Rewrite every line of the records below as a JSON list of strings, with each line as its own string and any blank lines left out.
----- THE DATA -----
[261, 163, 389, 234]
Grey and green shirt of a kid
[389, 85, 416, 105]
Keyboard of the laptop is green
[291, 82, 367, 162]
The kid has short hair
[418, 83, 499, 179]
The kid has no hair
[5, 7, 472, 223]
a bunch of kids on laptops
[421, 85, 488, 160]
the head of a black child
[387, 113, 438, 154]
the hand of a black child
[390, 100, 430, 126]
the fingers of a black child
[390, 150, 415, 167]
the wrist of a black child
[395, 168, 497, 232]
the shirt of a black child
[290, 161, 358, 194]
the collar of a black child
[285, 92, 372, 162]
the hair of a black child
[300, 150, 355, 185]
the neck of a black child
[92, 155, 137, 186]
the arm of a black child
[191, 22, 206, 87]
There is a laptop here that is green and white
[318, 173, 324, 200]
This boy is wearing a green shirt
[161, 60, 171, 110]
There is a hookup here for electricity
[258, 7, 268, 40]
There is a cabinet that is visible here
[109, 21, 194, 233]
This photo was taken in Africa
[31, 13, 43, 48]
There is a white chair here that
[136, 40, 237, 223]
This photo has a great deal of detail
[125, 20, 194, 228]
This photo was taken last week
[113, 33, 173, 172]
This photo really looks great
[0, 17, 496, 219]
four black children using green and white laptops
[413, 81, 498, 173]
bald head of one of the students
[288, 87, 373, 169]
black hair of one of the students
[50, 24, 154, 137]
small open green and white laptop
-----
## RESPONSE TO THE TASK
[
  "[261, 163, 389, 234]",
  "Grey and green shirt of a kid",
  "[389, 85, 416, 105]",
  "Keyboard of the laptop is green",
  "[291, 82, 367, 162]",
  "The kid has short hair",
  "[418, 83, 499, 179]",
  "The kid has no hair",
  "[5, 7, 472, 223]",
  "a bunch of kids on laptops",
  "[421, 85, 488, 160]",
  "the head of a black child",
  "[387, 113, 438, 154]",
  "the hand of a black child",
  "[390, 100, 430, 126]",
  "the fingers of a black child",
  "[390, 150, 415, 167]",
  "the wrist of a black child",
  "[395, 168, 497, 232]",
  "the shirt of a black child",
  "[290, 161, 358, 194]",
  "the collar of a black child",
  "[285, 92, 372, 162]",
  "the hair of a black child",
  "[300, 150, 355, 185]",
  "the neck of a black child",
  "[92, 155, 137, 186]",
  "the arm of a black child",
  "[191, 22, 206, 87]",
  "There is a laptop here that is green and white",
  "[318, 173, 324, 200]",
  "This boy is wearing a green shirt",
  "[161, 60, 171, 110]",
  "There is a hookup here for electricity",
  "[258, 7, 268, 40]",
  "There is a cabinet that is visible here",
  "[109, 21, 194, 233]",
  "This photo was taken in Africa",
  "[31, 13, 43, 48]",
  "There is a white chair here that",
  "[136, 40, 237, 223]",
  "This photo has a great deal of detail",
  "[125, 20, 194, 228]",
  "This photo was taken last week",
  "[113, 33, 173, 172]",
  "This photo really looks great",
  "[0, 17, 496, 219]",
  "four black children using green and white laptops",
  "[413, 81, 498, 173]",
  "bald head of one of the students",
  "[288, 87, 373, 169]",
  "black hair of one of the students",
  "[50, 24, 154, 137]",
  "small open green and white laptop"
]